SQL Clone 4

Cloning a VM containing a SQL Clone agent causes strange behaviour

SQL Clone distinguishes between its agents using a client certificate installed into the machine by the agent service. The agent service generates this certificate when it is installed.

As a result, duplicating a virtual machine that already has a SQL Clone agent installed (and therefore a certificate too), can cause issues:

  • Commands intended for one machine may be dispatched to another, where they will likely fail.
  • The duplicated agents will constantly reestablish their connection with the server, attempting to constantly reclaim 'their spot', and tying up network resources.
  • There may be strange UI issues, such as seeing metadata associated with an agent (like its service username) flicker between different information.

We expect to improve behaviour around this problem, but currently there is little in-application handling for this situation.

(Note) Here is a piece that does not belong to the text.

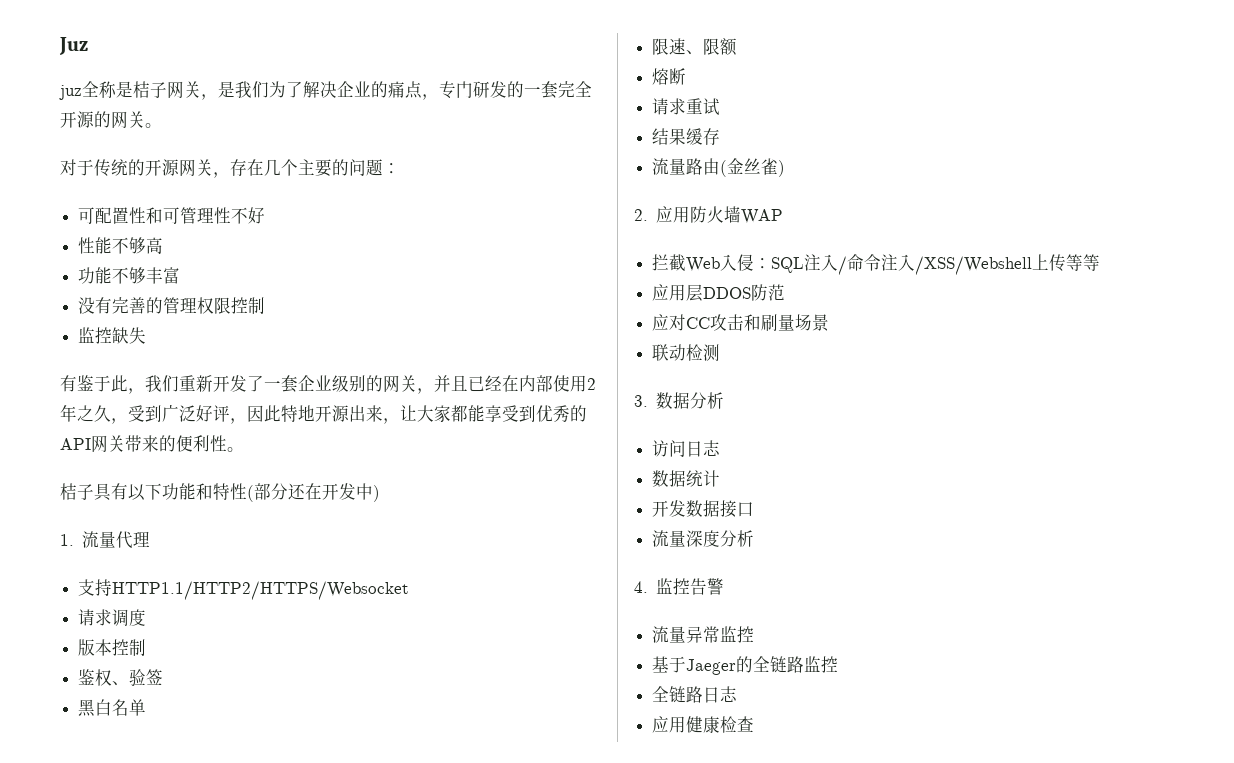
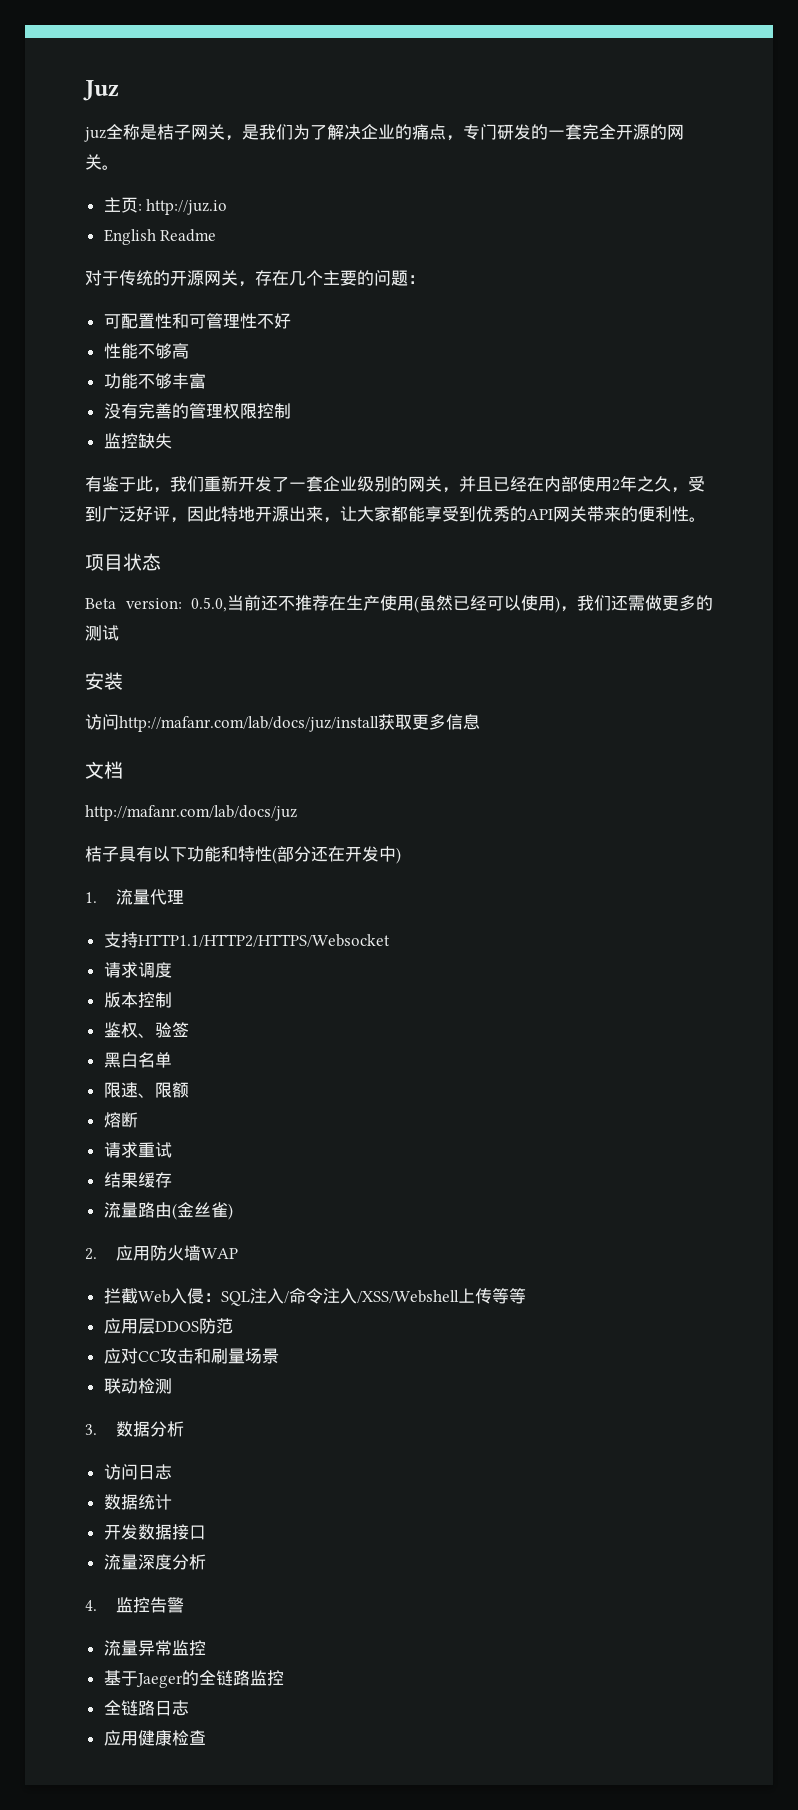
(162, 125) none -> [103,197,228,215] [103,229,217,245] // 主页: http://juz.io // English Readme
(244, 449) none -> [85,553,161,571] [85,595,713,613] [85,625,119,641] [85,672,123,690] [85,714,480,732] [85,761,123,779] [85,805,297,821] // 项目状态 // Beta version: 0.5.0,当前还不推荐在生产使用(虽然已经可以使用)，我们还需做更多的测试 // 安装 // 访问http://mafanr.com/lab/docs/juz/install获取更多信息 // 文档 // http://mafanr.com/lab/docs/juz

As such, it is recommended to install an agent after cloning the VM.

If you're experiencing this issue, this page will walk you through resolving it. It's a matter of identifying the affected machines, removing Clone agents from them, and doing some manual cleanup. If there are still issues afterwards, please contact support.

Identify machines sharing a SQL Clone Agent certificate

On each agent machine,

  • Run mmc certlm.msc to open the local computer certificate manager.
  • Under Personal/Certificates, find the SQL Clone Agent certificate.
  • Double-click it, navigate to Details, and record its Thumbprint.
  • Make a note of any agent machines that share a thumbprint.

If you don't find any machines sharing a thumbprint, then you are not experiencing the technical issue resolved by this page, and should contact support instead of proceeding.

Fixing the issue

On each machine sharing a thumbprint, shut down the agent service via services.msc.

Decide which machine is the original. This one machine will be able to keep its clones. If you don't know which is the original, assume none of them are, and proceed.

You can either destroy any non-original machines if they're not a pain to reprovision, or do the following to remove their agents and clean them up (this process doesn't need to be done for the original machine):

  • Uninstall the agent service.
  • Drop any clone databases via SSMS or equivalent.
  • Use Disk Management to detach the clone VHDs (the partition will be named 'Database VHD', and the filename in the detachment dialog will end in 'disk.vhd'). Make note of each detached disk.vhd file.
  • Delete each noted disk.vhd file from your file system.
  • Delete the SQL Clone Agent certificate found earlier.

Delete errant source locations from the SQL Clone config DB:

  • Find all source locations for the agent (including legitimate!) with the following (replacing thumbprint with the duplicated thumbprint from earlier):
  • SELECT * FROM dbo.SourceLocations WHERE DeletedOn IS NULL AND EXISTS (SELECT * FROM dbo.Agents WHERE Thumbprint LIKE N'DBA7C824A07D990CCB703E47A5C2AF4DA19B7D3A' AND DeletedOn IS NULL);
  • Delete any rows that don't match an instance on the original machine - i.e. they were entirely unique to one of the non-original machines.

Start up the original agent service. It will handle deleting references to deleted clones.

Reinstall agents on other machines using a fresh installer for each.